_DATASET EXTRACT_
+++
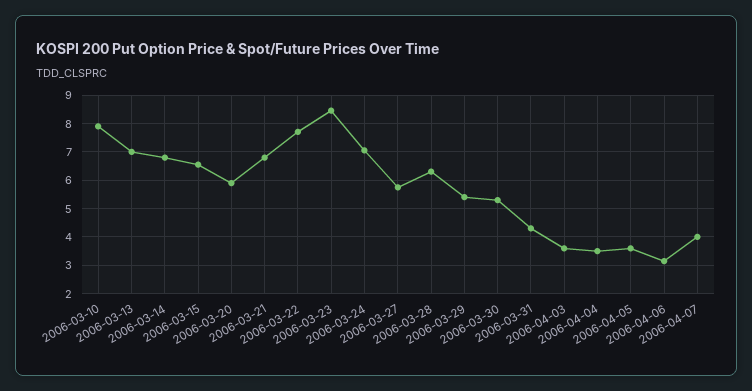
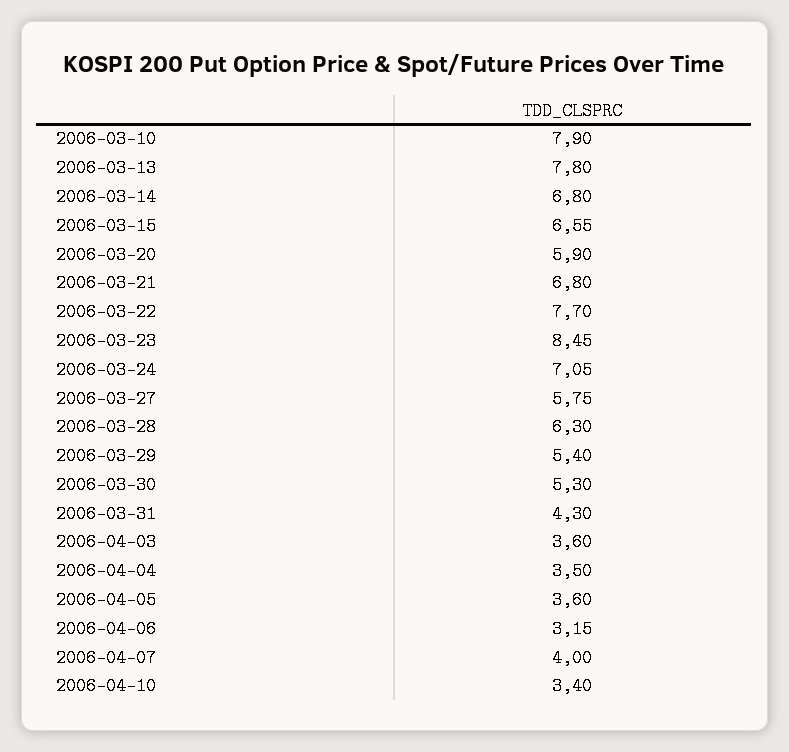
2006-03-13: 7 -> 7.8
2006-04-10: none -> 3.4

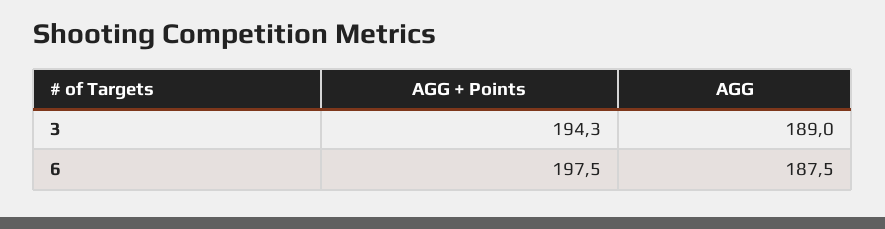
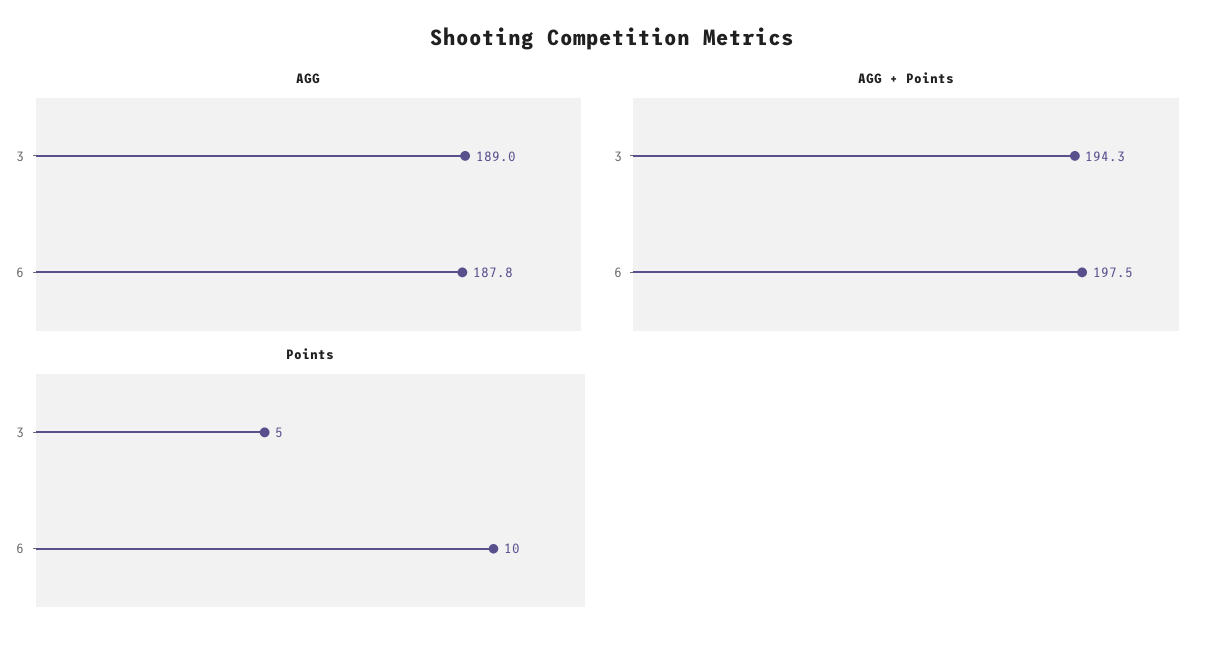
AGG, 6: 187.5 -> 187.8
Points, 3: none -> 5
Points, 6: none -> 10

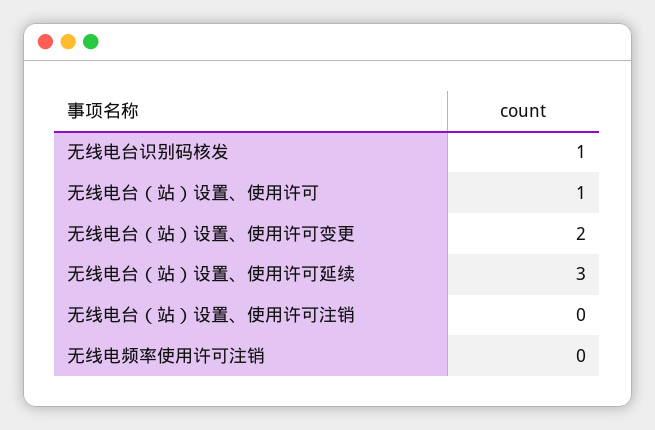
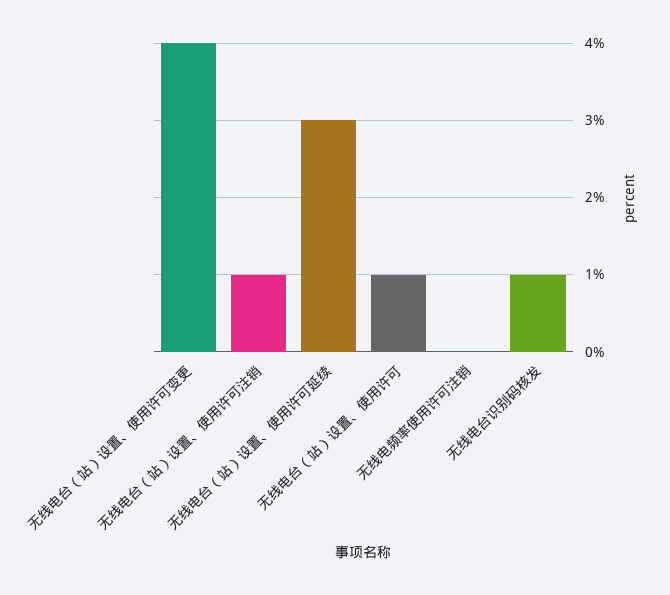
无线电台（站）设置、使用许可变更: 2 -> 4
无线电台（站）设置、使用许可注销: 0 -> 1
+++
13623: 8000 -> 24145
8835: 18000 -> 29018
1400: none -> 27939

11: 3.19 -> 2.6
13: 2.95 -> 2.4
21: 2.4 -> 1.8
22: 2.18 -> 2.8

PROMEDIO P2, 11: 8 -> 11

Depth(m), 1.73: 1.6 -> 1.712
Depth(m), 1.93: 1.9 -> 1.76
+++
_EXERCISE GOAL_
The lines above from the line with "2006-03-13: 7 -> 7.8" through the line with "无线电台（站）设置、使用许可注销: 0 -> 1" are to be given again word for word, with no pictures among them.

_RESPONSE TO THIS TASK_
2006-03-13: 7 -> 7.8
2006-04-10: none -> 3.4

AGG, 6: 187.5 -> 187.8
Points, 3: none -> 5
Points, 6: none -> 10

无线电台（站）设置、使用许可变更: 2 -> 4
无线电台（站）设置、使用许可注销: 0 -> 1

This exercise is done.